Altri tempi, quelli in cui sul nodo della giustizia un governo capiva di essere al capolinea. Adesso, un restyling del capitolo giustizia nel Pnrr è tutto nelle mani e nella volontà della ministra Marta Cartabia, nuova inquilina di via Arenula.

Ma non ci sono solo riforme su cui il testo del governo Conte prende tempo. Nella bozza di gennaio mancano anche degli ancoraggi solidi e molto cari alla Commissione europea di Ursula von der Leyen, riferimenti irrinunciabili che arrivano direttamente dal testo del regolamento europeo sul Dispositivo di ripresa e resilienza (RRF, nell’acronimo inglese). Un’assenza che si trasforma nella prima grana per il nuovo ministro della Transizione ecologica Roberto Cingolani, chiamato al fronte nella predisposizione del Pnrr versione Draghi. Lo schema del Senato fa infatti notare che il piano del precedente esecutivo non fornisce indicazioni “in merito alle risorse finalizzate a garantire il raggiungimento dell’obiettivo minimo di spesa definito a livello europeo per la transizione verde”. Parliamo del target del 37% di fondi del Recovery Plan che in ogni Paese membro devono essere impiegati per la green transition. Per l’Italia, una cifra di oltre 77 miliardi di euro.

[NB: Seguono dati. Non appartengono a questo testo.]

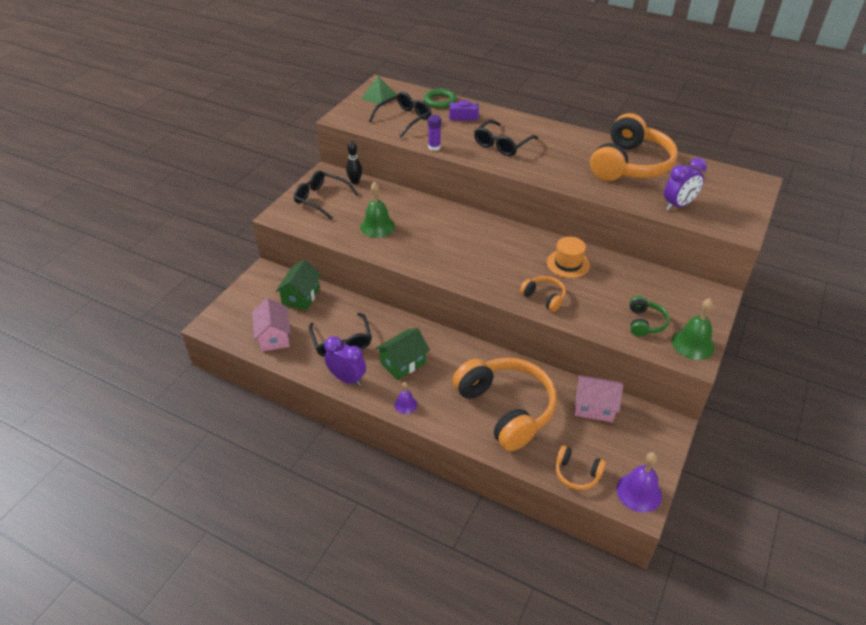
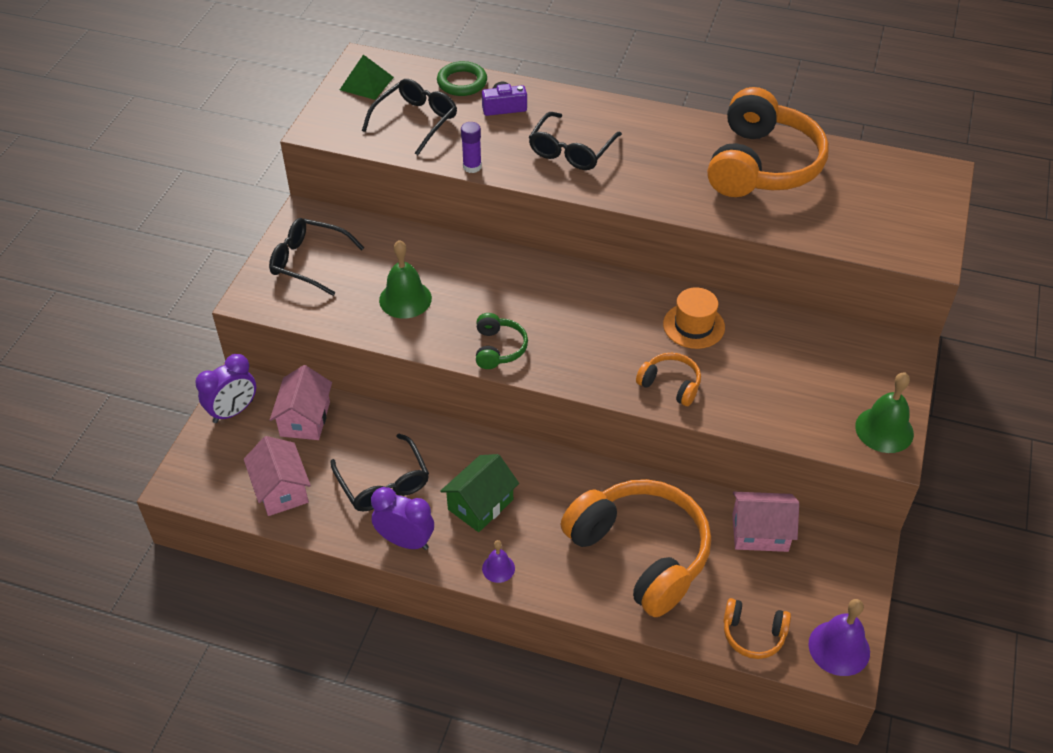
camera: 10 degrees left, 5 degrees up
green house [275,260,321,310] -> pink house [270,365,332,440]
black bowling pin [346,141,362,184] -> none
green headphones [630,296,670,337] -> green headphones moved to [476,313,528,369]
purple clock [664,158,707,210] -> purple clock moved to [195,354,256,423]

Adesso la palla è nel campo del nuovo governo che, pur mantenendone l’impianto complessivo organizzato attorno alle Missioni che caratterizzano Next Generation EU, potrà far tesoro dei rilievi del servizio studi – uno stile di lavoro senz’altro familiare per il neopremier – nella discussione sul maquillage del piano italiano di ripresa e resilienza.

Gli Stati membri hanno tempo fino al 30 aprile per presentare le loro bozze alla Commissione europea, con cui è tuttavia già in corso un dialogo, presieduto dalla task force dedicata istituita in seno al segretariato generale di Bruxelles. La Commissione avrà poi 8 settimane per la valutazione del piano.

L’ottenimento della prima tranche di pagamenti anticipati – pari al 13% del totale – sembra pacifico e si basa sulle promesse contenute nel Piano nazionale; i mal di pancia potrebbero arrivare presto, però, di fronte alle successive difficoltà nell’implementazione delle Country Specific Recommendations  rivolte all’Italia e spingersi fino al congelamento temporaneo dei fondi spettanti al nostro Paese (il 70% dei quali sono da spendere tra 2021 e 2022). Secondo lo speciale freno d’emergenza voluto, infatti, come garanzia dai Paesi cosiddetti frugali in estate, quando lo strumento ha visto la luce, in caso di dubbio, ciascuno Stato membro ha 4 settimane per bloccare la decisione di erogare i fondi di Next Generation EU, deferendo la questione al Consiglio europeo, il vertice politico dell’Ue dove siedono premier e presidenti.